When I needed radiation treatments some years ago, many people asked what they could do to help. I passed around a calendar for people to sign up and drive me to my treatments. I certainly could have driven myself but daily trips 1 hour away do take their toll. My friends were so willing to help and found comfort themselves by being able to take me. This in turn helped me so much and gave my friends a way to help. The support was unbelievable. Another friend, who was unable to drive, sent me encouragement cards and even a calming CD. Many people sent me a card but she continued to send me notes and get well wishes every 3 or 4 weeks. That was also wonderful.
a lot of being there for her, fix her favorite dish, treat her to a facial, or just sit and talk. I have a sister in law just starting her chemotherapy and she just has the best attitude. Your time is the best gift, take her to her appointments, then to lunch. Did that help?
I'm sure she's tensed up and concerned about the future. Ask her if she would like a good neck massage or facial, or do her nails if she'll let you. A pedicure is especially nice because she may not feel like reaching down to her feet or putting her head down when or if she has chemo. Also, our church ladies took turns carrying in prepared meals for the family of a friend who was battling breast cancer so she wouldn't have to cook.

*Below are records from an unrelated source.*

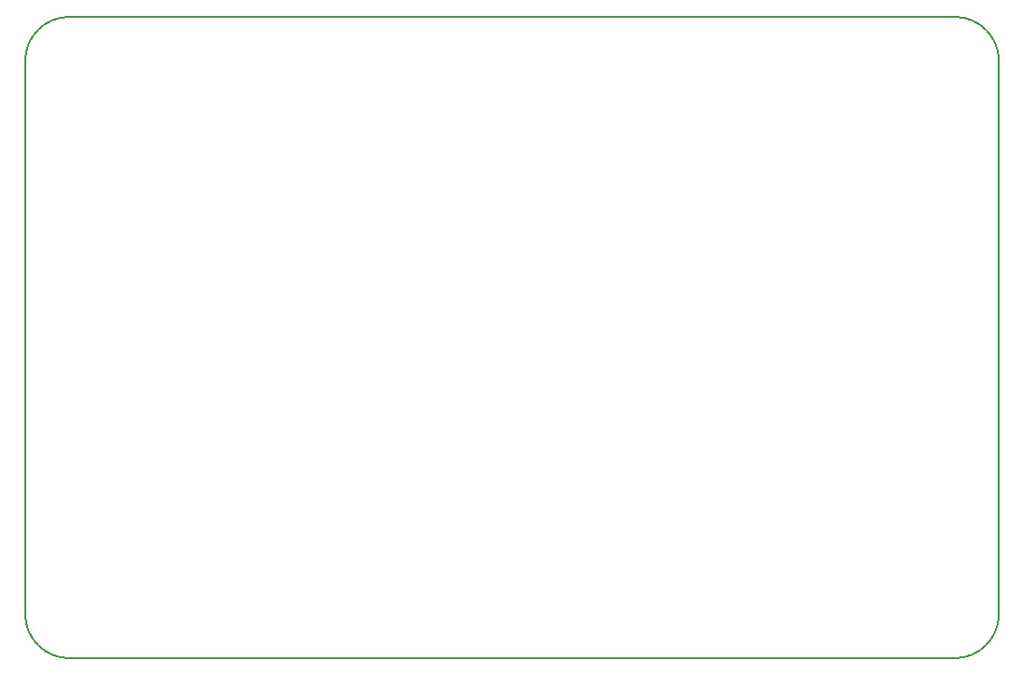
<source format=gko>
G04 DipTrace 3.3.1.3*
G04 T4-T36-Breakout.gko*
%MOIN*%
G04 #@! TF.FileFunction,Profile*
G04 #@! TF.Part,Single*
%ADD11C,0.005512*%
%FSLAX26Y26*%
G04*
G70*
G90*
G75*
G01*
G04 BoardOutline*
%LPD*%
X551180Y393700D2*
D11*
X3700787D1*
G03X3858267Y551180I1J157479D01*
G01*
Y2519684D1*
G03X3700787Y2677165I-157479J1D01*
G01*
X551180D1*
G03X393700Y2519684I-1J-157479D01*
G01*
Y551180D1*
G03X551180Y393700I157479J-1D01*
G01*
M02*

</source>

The best gift is you being there and offering support. Help her by cooking meals or cleaning the house. Find some movies that she likes, preferably comedies. Maybe she would be interested in learning to play the piano or a musical instrument. You can find easy-play books for those learning to play the piano. I am planning on buying an electric piano which never needs tuning, and maybe you and some friends could take up a collection, and buy her one. Her learning to play the piano will help her, to some extent, get her mind off of the devastating news she has received. I wish her the best!
2 years ago
Last edited at 2:53PM on 10/29/2011
Offer your time, let her talk. Offer to drive her to her doctor's appointments. If she is going for chemo, help with a log or journal. List questions for her next doctor appointment. Make comments on how she was feeling after her therapy or after eating. Prepare some meals for her. Cooking while taking chemo is nauseating. But if you have some prepared meals that just have to be heated in a microwave can be very helpful.
2 years ago
Last edited at 3:41PM on 10/29/2011
Give her hope and strength! love is good but it can go in both direction.
Also try talking to her doctor about FDA suppressed Cancer cures! Tell him that you refuse to see your loved one to die just because Pfizer doesn't want to lose money! Talk to him about Stanislaw Burzinsky! (although he found a cancer cure that is giving extremely positive results for brain cancers!)